Earth and Space Science News (EOS) began covering the situation in 2017, when it was becoming clear to many that something had gone drastically wrong. From the article, “What Caused the Ongoing Flooding on Lake Ontario,”:

Quoting Robert Caldwell, a technical adviser to the IJC’s International Lake Ontario-St. Lawrence River Board:

” Although researchers know that the Great Lakes can experience extreme highs and lows, a narrative of chronic drought took over during this drawn-out period of low water levels, said Richard Rood, a climatologist at the University of Michigan’s Great Lakes Integrated Sciences and Assessments Program. “A lot of the anticipation has been that lake levels due to climate change will be declining,” he said. Once the idea of sustained drought “got out there,” Rood continued, “it started getting echoed from one group to the next.”

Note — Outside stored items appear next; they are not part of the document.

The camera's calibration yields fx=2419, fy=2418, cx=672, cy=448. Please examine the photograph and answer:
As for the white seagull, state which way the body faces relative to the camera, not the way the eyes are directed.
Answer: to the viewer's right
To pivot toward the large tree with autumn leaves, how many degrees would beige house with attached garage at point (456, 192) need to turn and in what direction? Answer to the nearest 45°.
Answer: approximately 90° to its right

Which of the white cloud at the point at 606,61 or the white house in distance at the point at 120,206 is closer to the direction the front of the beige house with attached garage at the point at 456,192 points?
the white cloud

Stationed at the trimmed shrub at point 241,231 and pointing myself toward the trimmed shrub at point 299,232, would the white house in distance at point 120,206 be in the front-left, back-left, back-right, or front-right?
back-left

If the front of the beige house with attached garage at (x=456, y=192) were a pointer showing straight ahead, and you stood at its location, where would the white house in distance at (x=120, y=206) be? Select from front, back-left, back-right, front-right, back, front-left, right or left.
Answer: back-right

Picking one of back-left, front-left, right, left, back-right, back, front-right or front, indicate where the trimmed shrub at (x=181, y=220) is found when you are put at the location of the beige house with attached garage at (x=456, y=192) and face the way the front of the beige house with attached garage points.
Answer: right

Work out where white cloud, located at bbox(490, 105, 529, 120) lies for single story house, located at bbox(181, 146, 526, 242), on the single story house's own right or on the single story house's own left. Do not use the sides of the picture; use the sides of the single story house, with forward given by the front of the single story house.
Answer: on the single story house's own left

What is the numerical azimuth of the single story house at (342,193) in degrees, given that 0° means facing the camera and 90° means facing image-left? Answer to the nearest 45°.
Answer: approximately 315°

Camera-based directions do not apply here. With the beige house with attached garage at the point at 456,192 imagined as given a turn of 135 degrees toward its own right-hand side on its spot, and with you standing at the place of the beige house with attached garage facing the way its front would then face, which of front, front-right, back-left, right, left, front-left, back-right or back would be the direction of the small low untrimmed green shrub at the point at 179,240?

(Wendel, J. (2017, Aug. 3) What Caused the Ongoing Flooding on Lake Ontario. Retrieved from eos.org.)

 

Lake Ontario today looms larger than ever before as an object lesson on why we resist the implementation of “solutions” to the climate “emergency.” This reason to resist is not just unforeseen consequences but unforeseeable consequences which are ineradicable from any manipulation of the environment (or the economy). This is a solution brought to you by the people responsible for ethanol mandates and subsidies, for the expensive fiasco surrounding Freon for your air conditioners, for your nominally functional modern dishwasher, for your dysfunctional gas can nozzle and for matches that seldom make fire (I could devote a whole article to this one). To these people, I think it’s not really a problem that their solutions spin off innumerable new problems – these too need to be fixed by the talents of skillful and properly credentialed bureaucrats. New problems = job security. It’s a vicious cycle in which the Lake Ontario blunder is only a single lap around the track.

Hundreds of government and academic researchers reached consensus on the desiccated  destiny of the big lakes. Millions were spent employing consultants and generating reports. But they still couldn’t read the future.

This is why we resist climate change solutions – 10,000 unforeseeable consequences created through efforts to mitigate the emergency that never was.